Очень красивая, она лежала в реанимации, в шатре из одеял. Лишь несколько раз за жизнь открывала глаза. Но своим присутствием она давала нам ощущение уважения к жизни, к тому, что она делает вдох и выдох. Это какая‑то важная истина нашей жизни. Каждый ребенок, с которым мы работаем, чему‑то нас учит. И совсем не тому, что нужно убивать, чтобы избежать смерти.
– Сколько семей вы наблюдаете сейчас?
– Сейчас у нас три семьи. Максимум одномоментно было пять. Всего с ноября 2018 года у нас прошло 11 семей. Мы сначала думали, что семей больше, просто мы их не находим. Но со временем поняли, что семей, решивших сохранить беременность при страшном диагнозе и готовых принять нашу помощь, действительно немного. Если родители узнают о нас после рождения ребенка, он уже становится подопечным программы Детского хосписа «Дом с маяком» Москвы или Московской области, не перинатального проекта.
– Возможно ли масштабировать проект, с учетом нетривиальности темы перинатального паллиатива?
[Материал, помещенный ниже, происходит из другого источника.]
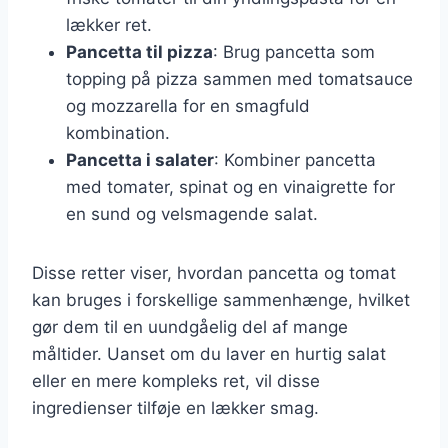
lækker ret.
Pancetta til pizza
: Brug pancetta som
topping på pizza sammen med tomatsauce
og mozzarella for en smagfuld
kombination.
Pancetta i salater
: Kombiner pancetta
med tomater, spinat og en vinaigrette for
en sund og velsmagende salat.
Disse retter viser, hvordan pancetta og tomat
kan bruges i forskellige sammenhænge, hvilket
gør dem til en uundgåelig del af mange
måltider. Uanset om du laver en hurtig salat
eller en mere kompleks ret, vil disse
ingredienser tilføje en lækker smag.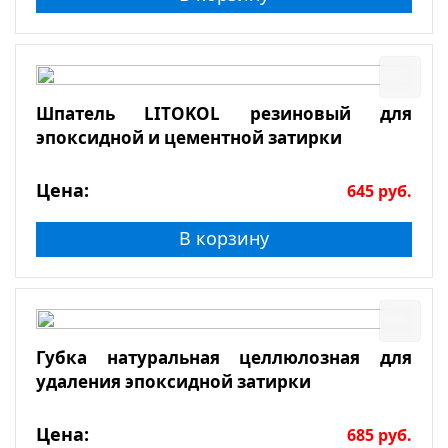
Шпатель LITOKOL резиновый для
эпоксидной и цементной затирки
Цена:
645
руб.
В корзину
Губка натуральная целлюлозная для
удаления эпоксидной затирки
Цена:
685
руб.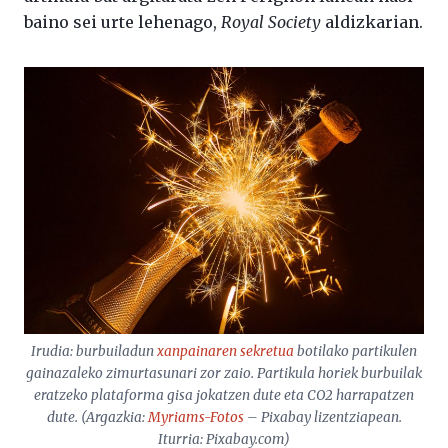
baino sei urte lehenago,
Royal Society
aldizkarian.
Irudia: burbuiladun
xanpainaren sekretua
botilako partikulen
gainazaleko zimurtasunari zor zaio. Partikula horiek burbuilak
eratzeko plataforma gisa jokatzen dute eta CO2 harrapatzen
dute. (Argazkia:
Myriams-Fotos
– Pixabay lizentziapean.
Iturria: Pixabay.com)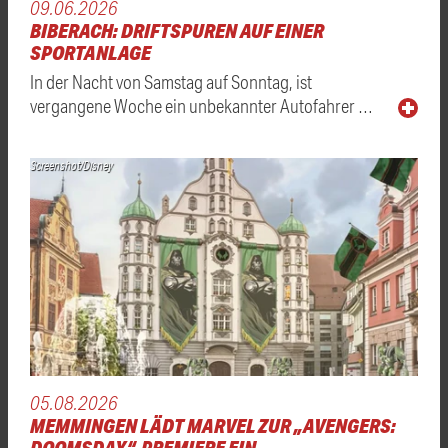
09.06.2026
BIBERACH: DRIFTSPUREN AUF EINER
SPORTANLAGE
In der Nacht von Samstag auf Sonntag, ist
vergangene Woche ein unbekannter Autofahrer …
Screenshot/Disney
05.08.2026
MEMMINGEN LÄDT MARVEL ZUR „AVENGERS:
DOOMSDAY“-PREMIERE EIN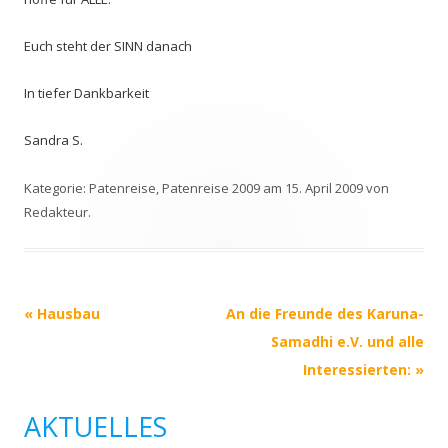
Euch steht der SINN danach
In tiefer Dankbarkeit
Sandra S.
Kategorie:
Patenreise
,
Patenreise 2009
am
15. April 2009
von
Redakteur
.
Beitrags-
«
Hausbau
An die Freunde des Karuna-
Navigation
Samadhi e.V. und alle
Interessierten:
»
AKTUELLES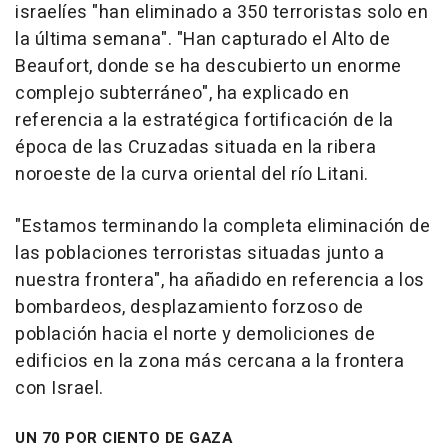
israelíes "han eliminado a 350 terroristas solo en
la última semana". "Han capturado el Alto de
Beaufort, donde se ha descubierto un enorme
complejo subterráneo", ha explicado en
referencia a la estratégica fortificación de la
época de las Cruzadas situada en la ribera
noroeste de la curva oriental del río Litani.
"Estamos terminando la completa eliminación de
las poblaciones terroristas situadas junto a
nuestra frontera", ha añadido en referencia a los
bombardeos, desplazamiento forzoso de
población hacia el norte y demoliciones de
edificios en la zona más cercana a la frontera
con Israel.
UN 70 POR CIENTO DE GAZA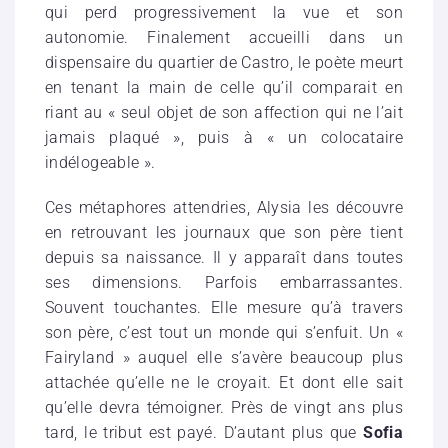
qui perd progressivement la vue et son
autonomie. Finalement accueilli dans un
dispensaire du quartier de Castro, le poète meurt
en tenant la main de celle qu’il comparait en
riant au « seul objet de son affection qui ne l’ait
jamais plaqué », puis à « un colocataire
indélogeable ».
Ces métaphores attendries, Alysia les découvre
en retrouvant les journaux que son père tient
depuis sa naissance. Il y apparaît dans toutes
ses dimensions. Parfois embarrassantes.
Souvent touchantes. Elle mesure qu’à travers
son père, c’est tout un monde qui s’enfuit. Un «
Fairyland » auquel elle s’avère beaucoup plus
attachée qu’elle ne le croyait. Et dont elle sait
qu’elle devra témoigner. Près de vingt ans plus
tard, le tribut est payé. D’autant plus que
Sofia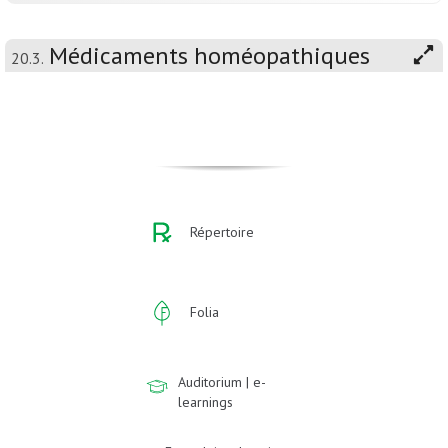
Médicaments homéopathiques
20.3.
Répertoire
Folia
Auditorium | e-
learnings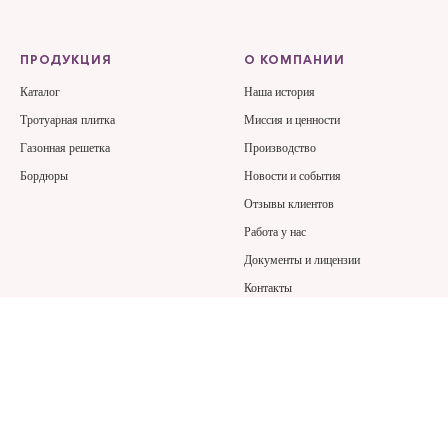
ПРОДУКЦИЯ
О КОМПАНИИ
Каталог
Наша история
Тротуарная плитка
Миссия и ценности
Газонная решетка
Производство
Бордюры
Новости и события
Отзывы клиентов
Работа у нас
Документы и лицензии
Контакты
НАШИ ПРОЕКТЫ
ПОКУПАТЕЛЯМ
Портфолио
Наши услуги
Для города
Доставка и оплата
Для дома
Частые вопросы и ответы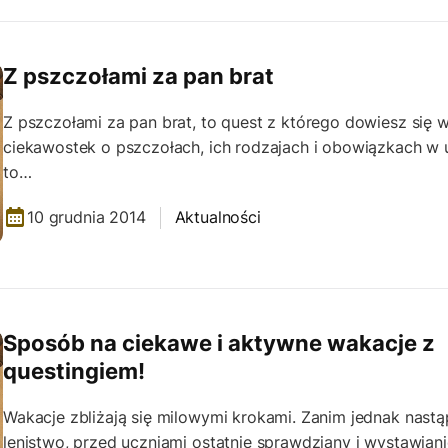
Z pszczołami za pan brat
Z pszczołami za pan brat, to quest z którego dowiesz się w
ciekawostek o pszczołach, ich rodzajach i obowiązkach w u
to…
10 grudnia 2014
Aktualności
Sposób na ciekawe i aktywne wakacje z
questingiem!
Wakacje zbliżają się milowymi krokami. Zanim jednak nastą
lenistwo, przed uczniami ostatnie sprawdziany i wystawian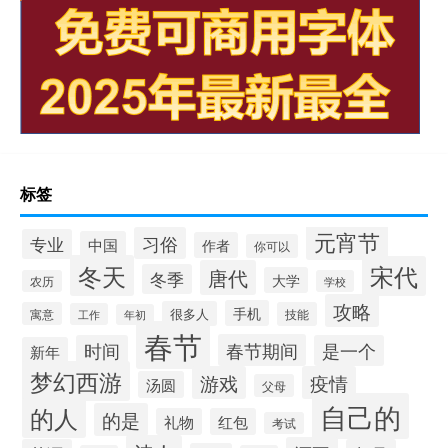
标签
元宵节
习俗
专业
中国
作者
你可以
冬天
宋代
唐代
冬季
大学
农历
学校
攻略
手机
很多人
寓意
技能
工作
年初
春节
春节期间
时间
是一个
新年
梦幻西游
游戏
疫情
汤圆
父母
自己的
的人
的是
礼物
红包
考试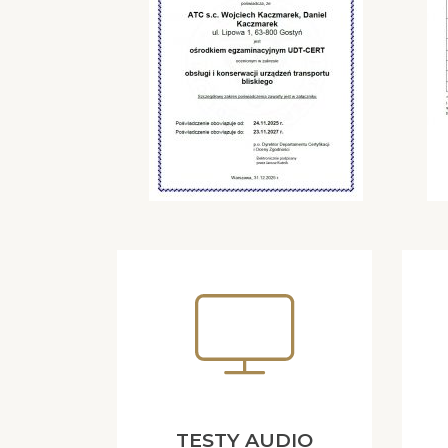
TESTY AUDIO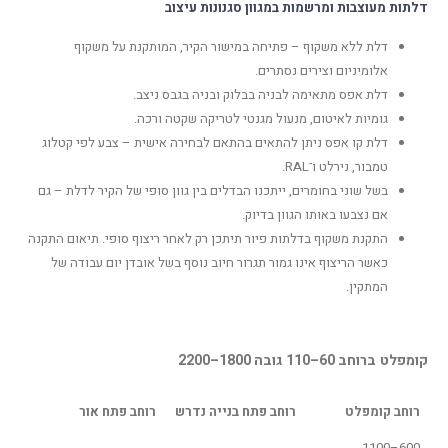
דלתות מעוצבות ומרשמות במגוון סגנונות עיצוב
דלת ללא משקוף – פתיחה במישור הקיר, המותקנת על משקוף
אלומיניום וצירים נסתרים.
דלת אפס מתאימה לבניה בבלוק ובניה בגבס ניצב.
גומיות לאיטום, מנעול מגנטי לטריקה שקטה ורכה.
דלת קו אפס ניתן להתאים בהתאם לבחירה אישית – צבע לפי קטלוג
טמבור, נירלט ו־RAL.
בשל שוני בחומרים, ייתכנו הבדלים בין גוון סופי של הקיר לדלת – גם
אם נצבעו באותו הגוון בדיוק.
התקנת משקוף בדלתות פיור תיתכן רק לאחר ריצוף סופי. תיאום התקנה
כאשר הריצוף אינו גמור תגרור חיוב נוסף בשל אובדן יום עבודה של
המתקין.
קומפלט ברוחב 60–110 גובה 1800–2200
רוחב קומפלט
רוחב פתח בנייה נדרש
רוחב פתח אור
600–1100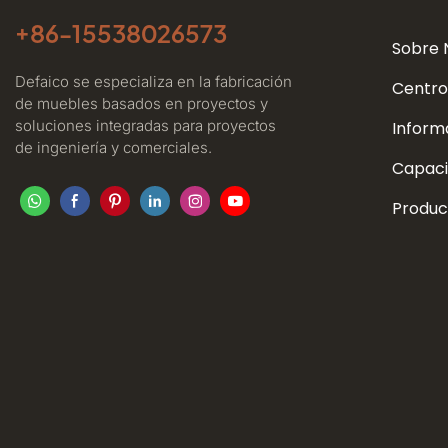
+86-
15538026573
Sobre 
Defaico se especializa en la fabricación
Centro
de muebles basados ​​en proyectos y
soluciones integradas para proyectos
Inform
de ingeniería y comerciales.
Capaci
Produc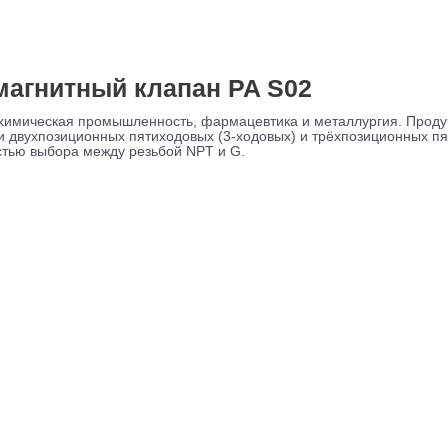
агнитный клапан PA S02
 химическая промышленность, фармацевтика и металлургия. Продук
двухпозиционных пятиходовых (3-ходовых) и трёхпозиционных пя
остью выбора между резьбой NPT и G.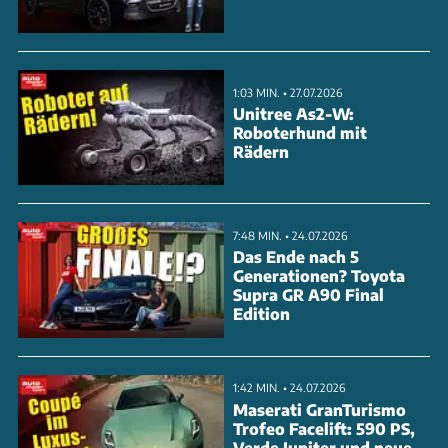
einzuführen. Während der aktuelle Pacifica mit
modernster Technik und Hybrid-Option punktet,
setzt der neue Voyager auf bewährte Technik mit
1:03 MIN. • 27.07.2026
dem 3,6-Liter-Pentastar-V6. Das Video zeigt alle
Unitree As2-W:
Roboterhund mit
wichtigen Modellgenerationen und erklärt, wie
Rädern
Chrysler das Van-Segment über 40 Jahre prägte.
ANZEIGE
7:48 MIN. • 24.07.2026
Das Ende nach 5
Generationen? Toyota
Supra GR A90 Final
Edition
1:42 MIN. • 24.07.2026
Maserati GranTurismo
Trofeo Facelift: 590 PS,
Verde Jupiter und neue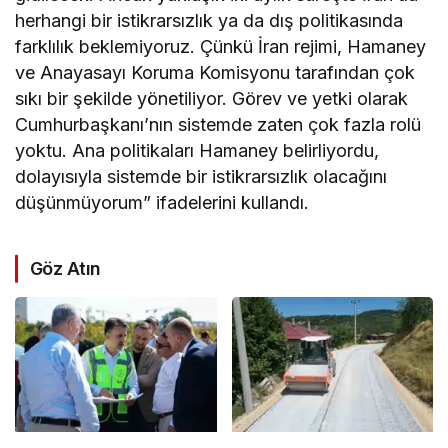
herhangi bir istikrarsızlık ya da dış politikasında
farklılık beklemiyoruz. Çünkü İran rejimi, Hamaney
ve Anayasayı Koruma Komisyonu tarafından çok
sıkı bir şekilde yönetiliyor. Görev ve yetki olarak
Cumhurbaşkanı’nın sistemde zaten çok fazla rolü
yoktu. Ana politikaları Hamaney belirliyordu,
dolayısıyla sistemde bir istikrarsızlık olacağını
düşünmüyorum” ifadelerini kullandı.
Göz Atın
– Детский хоспис «Дом с маяком» – это помощь детям Москвы и Московской области. Расширяться мы не планируем, но готовы делиться опытом с теми, кто захочет организовать такую помощь в регионах. Сейчас мы думаем о программе обучения для врачей пренатальной диагностики, перинатальных центров, а со временем, возможно, врачей женских консультаций.
Потому что принятия и уважения выбора родителей можно добиться, наверное, только показывая и рассказывая, как живут семьи с детьми, получающими поддержку паллиативной службы, и как их жизнь при этом меняется.
После окончания пилотного проекта в мае 2020 года возможен выход программы перинатальной паллиативной помощи на уровень государства. Это очень важная задача.